BRIEF.
In the records below, edit the lines starting with the one containing "Basada en el famoso manga" and going on through the one containing "animación y las". Write out only those lines again, with "aventura" replaced by "travesía" and everything else unchanged.
____
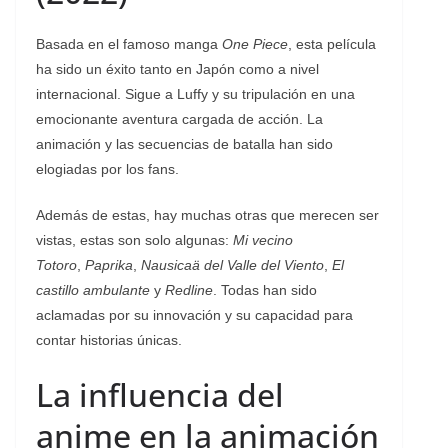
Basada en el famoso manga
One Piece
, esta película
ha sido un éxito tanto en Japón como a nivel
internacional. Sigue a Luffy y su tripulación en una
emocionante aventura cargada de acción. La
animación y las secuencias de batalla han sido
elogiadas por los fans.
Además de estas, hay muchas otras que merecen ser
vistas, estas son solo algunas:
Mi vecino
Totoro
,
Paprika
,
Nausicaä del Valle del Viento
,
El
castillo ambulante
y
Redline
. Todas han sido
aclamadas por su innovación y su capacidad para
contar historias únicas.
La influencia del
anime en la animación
____
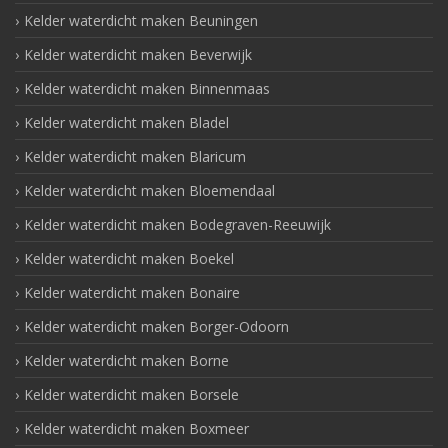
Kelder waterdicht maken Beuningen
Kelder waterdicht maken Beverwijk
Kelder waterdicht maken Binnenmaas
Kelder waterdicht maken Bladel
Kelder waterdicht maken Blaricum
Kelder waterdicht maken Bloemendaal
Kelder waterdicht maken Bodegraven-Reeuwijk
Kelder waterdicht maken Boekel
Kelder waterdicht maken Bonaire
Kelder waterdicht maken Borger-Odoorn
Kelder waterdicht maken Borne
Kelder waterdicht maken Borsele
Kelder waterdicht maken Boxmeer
____
RESPONSE TO THE EXERCISE.
Basada en el famoso manga
One Piece
, esta película
ha sido un éxito tanto en Japón como a nivel
internacional. Sigue a Luffy y su tripulación en una
emocionante travesía cargada de acción. La
animación y las secuencias de batalla han sido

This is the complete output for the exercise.